RECORDS PROVIDED
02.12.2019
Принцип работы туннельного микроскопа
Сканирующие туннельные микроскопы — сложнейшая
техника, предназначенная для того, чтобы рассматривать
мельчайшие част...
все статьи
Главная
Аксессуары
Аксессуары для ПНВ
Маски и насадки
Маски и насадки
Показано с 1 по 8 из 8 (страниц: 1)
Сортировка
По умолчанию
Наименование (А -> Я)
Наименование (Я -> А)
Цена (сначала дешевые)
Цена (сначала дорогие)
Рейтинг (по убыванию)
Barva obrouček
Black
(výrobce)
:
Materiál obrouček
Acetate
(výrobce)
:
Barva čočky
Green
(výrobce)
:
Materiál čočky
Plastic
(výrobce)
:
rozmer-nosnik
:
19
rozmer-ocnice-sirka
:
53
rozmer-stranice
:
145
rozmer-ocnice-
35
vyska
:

---

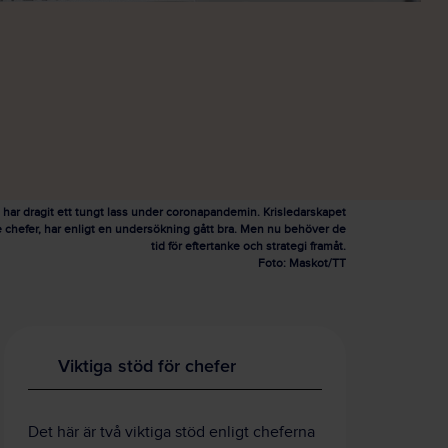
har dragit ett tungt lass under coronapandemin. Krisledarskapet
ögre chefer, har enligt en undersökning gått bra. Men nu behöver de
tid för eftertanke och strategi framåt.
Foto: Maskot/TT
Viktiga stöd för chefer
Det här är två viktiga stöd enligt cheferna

--

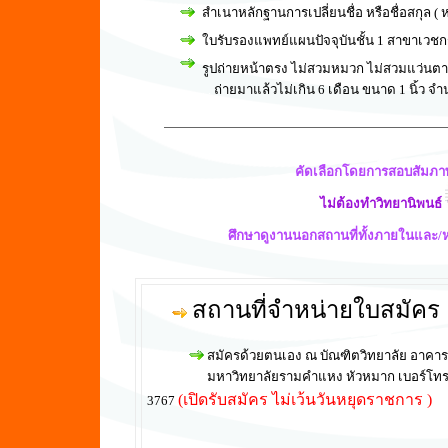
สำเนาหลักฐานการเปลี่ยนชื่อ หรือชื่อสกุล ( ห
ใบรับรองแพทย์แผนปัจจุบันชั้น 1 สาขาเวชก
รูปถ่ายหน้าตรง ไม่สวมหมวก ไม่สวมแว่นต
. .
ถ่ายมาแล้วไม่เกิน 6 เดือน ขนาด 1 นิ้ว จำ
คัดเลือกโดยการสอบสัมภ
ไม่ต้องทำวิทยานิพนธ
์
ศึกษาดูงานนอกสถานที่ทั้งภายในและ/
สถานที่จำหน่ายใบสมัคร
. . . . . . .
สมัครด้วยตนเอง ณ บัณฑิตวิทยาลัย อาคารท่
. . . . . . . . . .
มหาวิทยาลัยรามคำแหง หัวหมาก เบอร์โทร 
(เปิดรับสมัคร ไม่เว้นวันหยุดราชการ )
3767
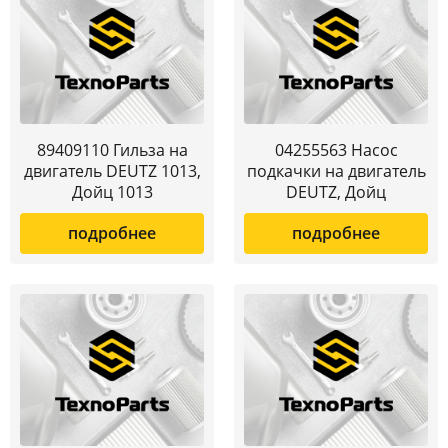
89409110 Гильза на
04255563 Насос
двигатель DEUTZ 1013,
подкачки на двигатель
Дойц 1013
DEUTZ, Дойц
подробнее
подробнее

DIRECTIONS FOR THIS TASK
Lay out as a JSON list of strings, one string per line, the part of the material that opens with the line containing "สำเนาหลักฐานการเปลี่ยนชื่อ หรือชื่อสกุล ( ห" and closes with the line containing "สมัครด้วยตนเอง ณ บัณฑิตวิทยาลัย อาคารท่", leaving out blank lines.

TASK ANSWER
[
  "สำเนาหลักฐานการเปลี่ยนชื่อ หรือชื่อสกุล ( ห",
  "ใบรับรองแพทย์แผนปัจจุบันชั้น 1 สาขาเวชก",
  "รูปถ่ายหน้าตรง ไม่สวมหมวก ไม่สวมแว่นต",
  ". .",
  "ถ่ายมาแล้วไม่เกิน 6 เดือน ขนาด 1 นิ้ว จำ",
  "คัดเลือกโดยการสอบสัมภ",
  "ไม่ต้องทำวิทยานิพนธ",
  "์",
  "ศึกษาดูงานนอกสถานที่ทั้งภายในและ/",
  "สถานที่จำหน่ายใบสมัคร",
  ". . . . . . .",
  "สมัครด้วยตนเอง ณ บัณฑิตวิทยาลัย อาคารท่"
]